TASK DIRECTIONS
Below are records. Copy every line with "lines" in it.

INFORMATION SHOWN
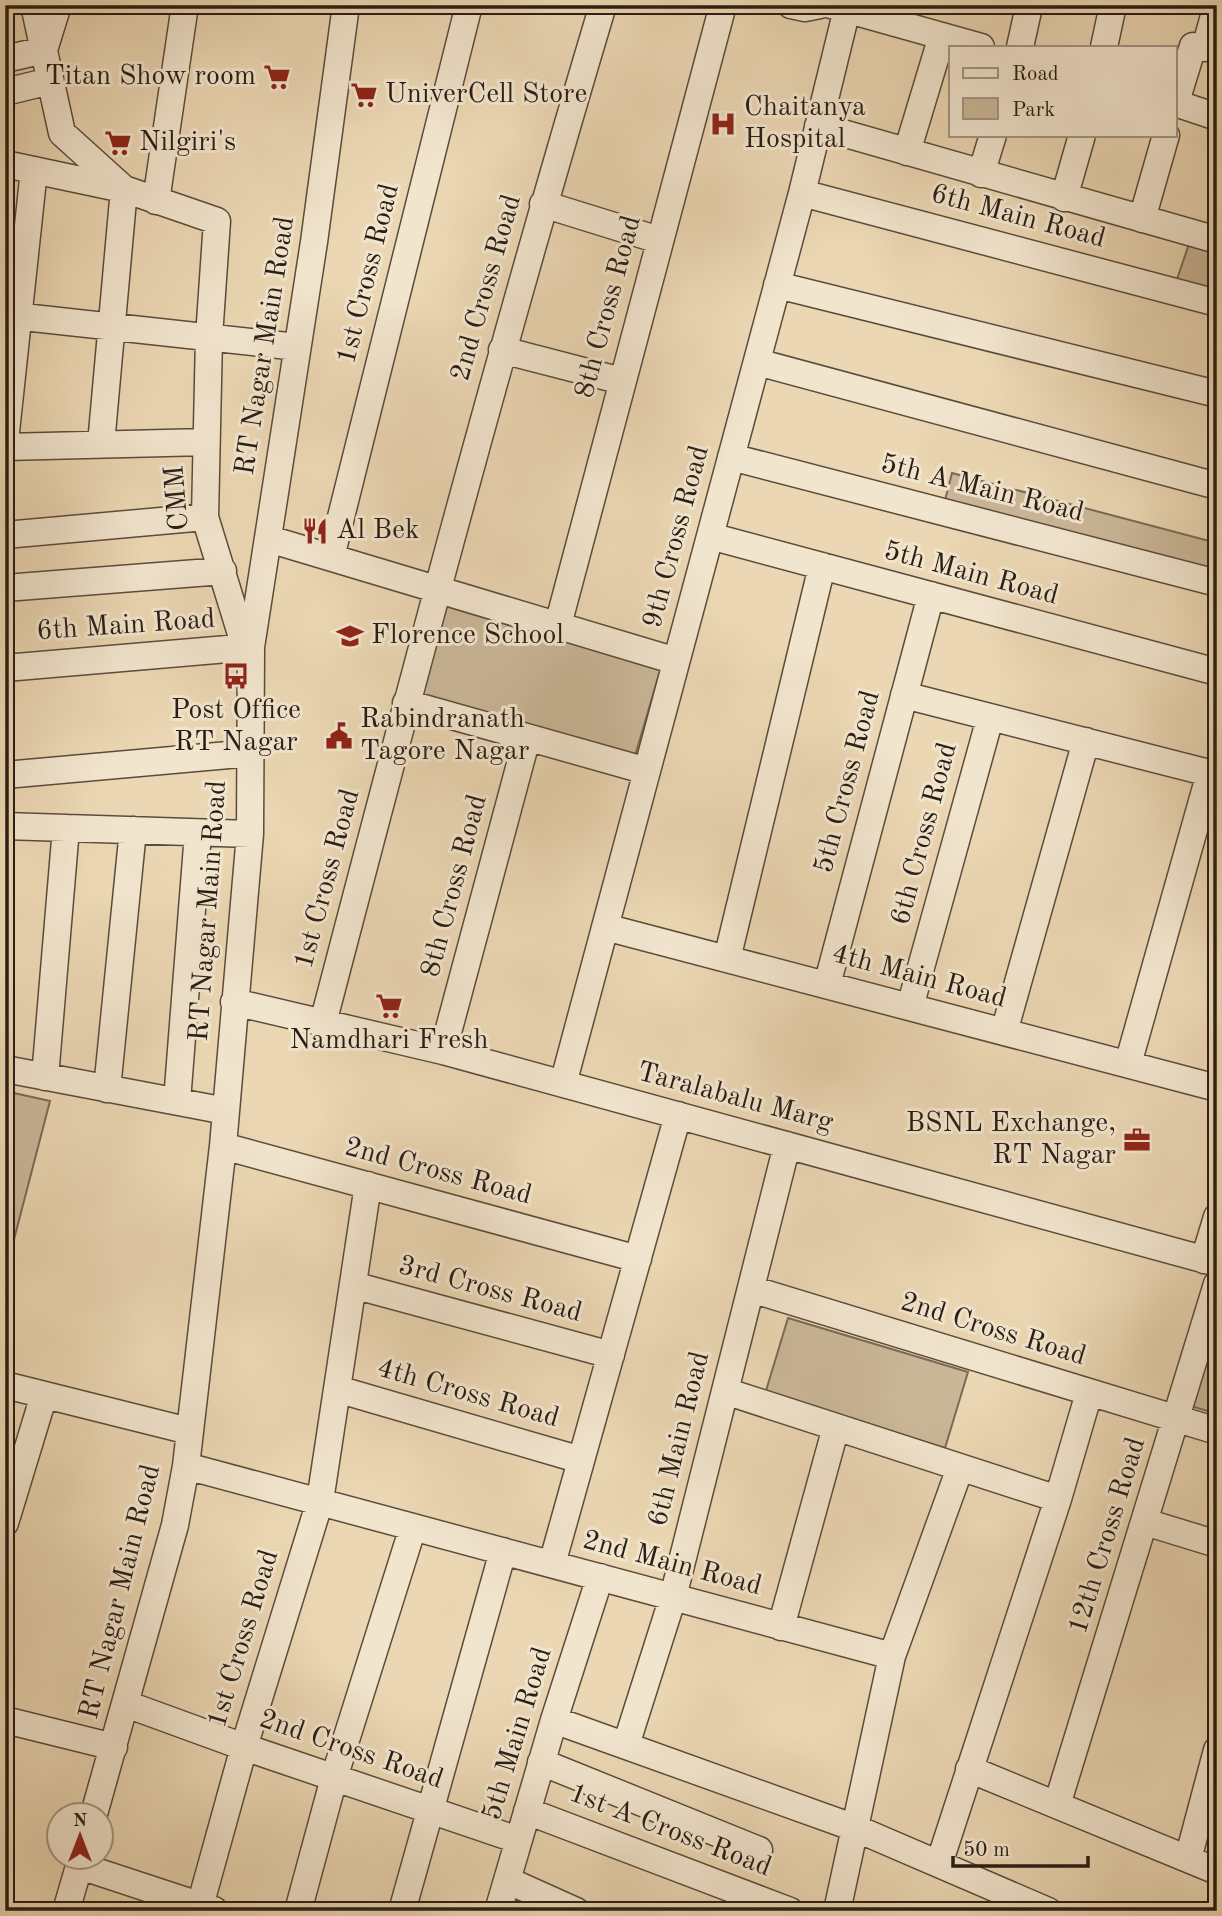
<svg xmlns="http://www.w3.org/2000/svg" width="1222" height="1916" font-family="'Old Standard TT',serif">
  <style>
    .green { fill: #cab798; stroke: #7a6a56; stroke-width: 2 }
    .lines { fill: none; stroke-linecap: round; stroke-linejoin: round }
    .minor-casing { stroke: #5a4c3c; stroke-width: 29 }
    .minor { stroke: #f2e5ce; stroke-width: 26 }
    .labels { text-anchor: middle; dominant-baseline: central; stroke-width: 6; stroke-linejoin: round; paint-order: stroke }
    .poi-label { font-size: 28px; fill: #291d14; stroke: #f2e5ce; text-anchor: start }
    .street-label { font-size: 28px; fill: #291d14; stroke: #f2e5ce }
  </style>
  <rect width="100%" height="100%" fill="#ebd7b3"/>
  <filter id="stains"><feTurbulence type="fractalNoise" baseFrequency=".00286" numOctaves="4"/><feColorMatrix values="0 0 0 0 .2 0 0 0 0 .09 0 0 0 0 .02 0 0 0 .5 -.17"/></filter>
  <radialGradient id="worn" r=".72"><stop offset=".6" stop-color="#630" stop-opacity="0"/><stop offset="1" stop-color="#630" stop-opacity=".3"/></radialGradient>
  <path class="green" d="M1192,235L1217,243V303L1173,291Z
    M952,473L1217,543V576L944,504Z
    M443,603L662,664L635,756L417,695Z
    M5,1091L50,1101L5,1274Z
    M788,1318L968,1372L945,1448L765,1394Z
    M1217,1321V1414L1191,1406Z"/>
  <g class="lines">
    <g class="minor-casing">
      <path id="minor" d="M791,5L805,8L820,5
        M831,5L981,47
        M1020,47L1028,11
        M1104,47L1113,5
        M1205,48L1217,5
        M5,59L44,50L58,5
        M5,92L50,81
        M1175,103L1217,117
        M1175,105L1193,46
        M818,126L1217,240
        M907,152L942,36
        M5,164L123,189
        M981,174L993,135
        M802,193L1217,303
        M1064,198L1082,135
        M156,201L185,5
        M543,204L659,240
        M1142,219L1166,135
        M777,285L1217,394
        M5,315L297,347
        M502,350L622,381
        M757,362L1217,486
        M5,441L34,170
        M101,444L124,189
        M5,447L206,442
        M731,457L1217,583
        M5,535L205,517
        M710,536L1217,672
        M269,539L676,661
        M331,557L469,5
        M5,588L223,571
        M558,625L723,5
        M5,668L251,647L241,634L205,517L209,337L217,221L124,189L62,133L34,5
        M904,695L1217,775
        M406,703L647,771
        M5,775L251,753
        M5,826L250,834
        M605,927L1217,1088
        M727,959L822,566
        M827,985L931,595
        M234,1002L443,1051L1217,1263
        M910,1007L990,718
        M323,1023C412,682 502,342 603,5
        M1004,1032L1086,741
        M443,1051L527,738
        M1128,1064L1210,773
        M5,1069L226,1111
        M45,1077L66,828
        M563,1084L802,193L848,5
        M107,1089L133,830
        M177,1101L198,833
        M223,1146L638,1259
        M1204,1260L1217,1217
        M353,1285L611,1355
        M751,1289L1217,1431
        M5,1385L189,1431
        M337,1389L581,1460
        M725,1391L1058,1499
        M186,1466L892,1656L837,1911
        M1145,1522L1217,1544
        M5,1523L44,1395
        M552,1564L678,1115
        M781,1627L836,1427
        M892,1656L960,1468
        M126,1704L244,1747L518,1840
        M5,1720L114,1747
        M554,1720L855,1828L1048,1911
        M626,1745L673,1597L787,1145
        M541,1762L759,1850
        M969,1769L1217,1871
        M1057,1805L1217,1284
        M527,1811L790,1911
        M94,1814L175,1525L186,1466L223,1146L250,834L251,647L314,242L346,5
        M1188,1859L1217,1750
        M939,1864L1058,1499L1089,1393
        M80,1866L214,1910
        M507,1880L576,1911
        M200,1906L244,1747L320,1501L368,1185
        M66,1911L82,1856
        M298,1911L334,1778L413,1527
        M402,1911L503,1551
        M498,1911L554,1720L600,1577"/>
    </g>
    <use href="#minor" class="minor"/>
  </g>
  <defs>
    <g id="supermarket-bare" transform="scale(2.1)"><path d="M-6-5.5h2.5l.6 2H6L4.5 2H-2.5L-4.4-4H-6ZM-1.5 3.2a1.3 1.3 0 1 0 .1 0ZM3 3.2a1.3 1.3 0 1 0 .1 0Z" fill="#8f2418" stroke="#f2e5ce" stroke-width="2.5" paint-order="stroke"/></g>
    <g id="hospital-bare" transform="scale(2.1)"><path d="M-5-5h3v3.5h4V-5h3V5h-3V1.5h-4V5h-3Z" fill="#8f2418" stroke="#f2e5ce" stroke-width="2.5" paint-order="stroke"/></g>
    <g id="restaurant-bare" transform="scale(2.1)"><path d="M-5-6h1v4h1v-4h1v4h1v-4h1v5L-1.5 .5V6h-2V.5L-5-1ZM5-6V6H3V1.5H1.5Q1.5-4 5-6Z" fill="#8f2418" stroke="#f2e5ce" stroke-width="2.5" paint-order="stroke"/></g>
    <g id="school-bare" transform="scale(2.1)"><path d="M0-5L7-2L0 1L-7-2ZM-4 1L0 2.5L4 1V4Q0 6-4 4Z" fill="#8f2418" stroke="#f2e5ce" stroke-width="2.5" paint-order="stroke"/></g>
    <g id="bus-bare" transform="scale(2.1)"><path d="M-5-6H5V4H4V6H2V4H-2V6H-4V4H-5ZM-3.5-4V0h7V-4ZM-3.5 1.2v1.5H-2V1.2ZM2 1.2v1.5H3.5V1.2Z" fill="#8f2418" stroke="#f2e5ce" stroke-width="2.5" paint-order="stroke"/></g>
    <g id="civic-bare" transform="scale(2.1)"><path d="M-.6-6.5H3V-4.5H.6V-3L4-1V1h2V6H-6V1h2V-1L-.6-3ZM-1.2 2.5V6h2.4V2.5Z" fill="#8f2418" stroke="#f2e5ce" stroke-width="2.5" paint-order="stroke"/></g>
    <g id="office-bare" transform="scale(2.1)"><path d="M-6-3h4V-5.5h4V-3h4V5H-6ZM-1-4.5V-3h2v-1.5ZM-6 0V1H6V0Z" fill="#8f2418" stroke="#f2e5ce" stroke-width="2.5" paint-order="stroke"/></g>
  </defs>
  <g fill-rule="evenodd">
    <use href="#supermarket-bare" x="277" y="77"/>
    <use href="#supermarket-bare" x="364" y="95"/>
    <use href="#hospital-bare" x="723" y="124"/>
    <use href="#supermarket-bare" x="118" y="143"/>
    <use href="#restaurant-bare" x="315" y="531"/>
    <use href="#school-bare" x="350" y="636"/>
    <use href="#bus-bare" x="236" y="676"/>
    <use href="#civic-bare" x="339" y="736"/>
    <use href="#supermarket-bare" x="389" y="1006"/>
    <use href="#office-bare" x="1137" y="1140"/>
  </g>
  <g class="labels">
    <g class="poi-label">
      <text x="256" y="77" text-anchor="end">Titan Show room</text>
      <text x="385" y="95">UniverCell Store</text>
      <text x="744" y="108">Chaitanya<tspan x="744" dy="32">Hospital</tspan></text>
      <text x="139" y="143">Nilgiri's</text>
      <text x="336" y="531">Al Bek</text>
      <text x="371" y="636">Florence School</text>
      <text x="236" y="711" text-anchor="middle">Post Office<tspan x="236" dy="32">RT Nagar</tspan></text>
      <text x="360" y="720">Rabindranath<tspan x="360" dy="32">Tagore Nagar</tspan></text>
      <text x="389" y="1041" text-anchor="middle">Namdhari Fresh</text>
      <text x="1116" y="1124" text-anchor="end">BSNL Exchange,<tspan x="1116" dy="32">RT Nagar</tspan></text>
    </g>
    <g class="street-label">
      <text transform="translate(1018 217) rotate(15)">6th Main Road</text>
      <text transform="translate(369 274) rotate(-76)">1st Cross Road</text>
      <text transform="translate(487 288) rotate(-74)">2nd Cross Road</text>
      <text transform="translate(609 307) rotate(-75)">8th Cross Road</text>
      <text transform="translate(266 346) rotate(-81)">RT Nagar Main Road</text>
      <text transform="translate(982 489) rotate(14)">5th A Main Road</text>
      <text transform="translate(178 498) rotate(-95)">CMM</text>
      <text transform="translate(677 537) rotate(-75)">9th Cross Road</text>
      <text transform="translate(971 574) rotate(15)">5th Main Road</text>
      <text transform="translate(126 626) rotate(-4)">6th Main Road</text>
      <text transform="translate(848 782) rotate(-75)">5th Cross Road</text>
      <text transform="translate(925 834) rotate(-75)">6th Cross Road</text>
      <text transform="translate(328 879) rotate(-75)">1st Cross Road</text>
      <text transform="translate(455 886) rotate(-75)">8th Cross Road</text>
      <text transform="translate(209 911) rotate(-86)">RT Nagar Main Road</text>
      <text transform="translate(919 977) rotate(15)">4th Main Road</text>
      <text transform="translate(735 1098) rotate(15)">Taralabalu Marg</text>
      <text transform="translate(438 1172) rotate(15)">2nd Cross Road</text>
      <text transform="translate(490 1290) rotate(15)">3rd Cross Road</text>
      <text transform="translate(993 1330) rotate(17)">2nd Cross Road</text>
      <text transform="translate(468 1394) rotate(16)">4th Cross Road</text>
      <text transform="translate(680 1439) rotate(-76)">6th Main Road</text>
      <text transform="translate(1108 1536) rotate(-73)">12th Cross Road</text>
      <text transform="translate(672 1564) rotate(15)">2nd Main Road</text>
      <text transform="translate(121 1592) rotate(-76)">RT Nagar Main Road</text>
      <text transform="translate(244 1639) rotate(-73)">1st Cross Road</text>
      <text transform="translate(518 1734) rotate(-73)">5th Main Road</text>
      <text transform="translate(351 1750) rotate(19)">2nd Cross Road</text>
      <text transform="translate(670 1831) rotate(21)">1st A Cross Road</text>
    </g>
  </g>
  <rect width="1222" height="1916" fill="none" stroke="#ebd7b3" stroke-width="28"/>
  <rect x="7" y="7" width="1208" height="1902" fill="none" stroke="#291d14" stroke-width="3.5"/>
  <rect x="14" y="14" width="1194" height="1888" fill="none" stroke="#291d14" stroke-width="2"/>
  <rect x="949" y="46" width="228" height="91" fill="#f2e5ce" stroke="#a29584" stroke-width="2"/>
  <rect x="963" y="68" width="35" height="10" fill="#f2e5ce" stroke="#a29584" stroke-width="2"/>
  <text x="1012" y="80" font-size="21" fill="#291d14">Road</text>
  <rect x="963" y="98" width="35" height="21" fill="#cab798" stroke="#a29584" stroke-width="2"/>
  <text x="1012" y="116" font-size="21" fill="#291d14">Park</text>
  <g transform="translate(80 1836)"><circle r="33" fill="#f2e5ce" stroke="#a29584" stroke-width="2"/>
  <path d="M0-5L12 26L0 18L-12 26Z" fill="#8f2418"/>
  <text y="-10" font-size="19" font-weight="bold" text-anchor="middle" fill="#291d14">N</text>
  </g>
  <path d="M953 1856v10h135v-10" fill="none" stroke="#291d14" stroke-width="3.5"/>
  <text x="963" y="1856" font-size="21" fill="#291d14" stroke="#f2e5ce" stroke-width="5" paint-order="stroke">50 m</text>
  <rect width="100%" height="100%" filter="url(#stains)"/>
  <rect width="100%" height="100%" fill="url(#worn)"/>
</svg>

EXPECTED ANSWER
    .lines { fill: none; stroke-linecap: round; stroke-linejoin: round }
  <g class="lines">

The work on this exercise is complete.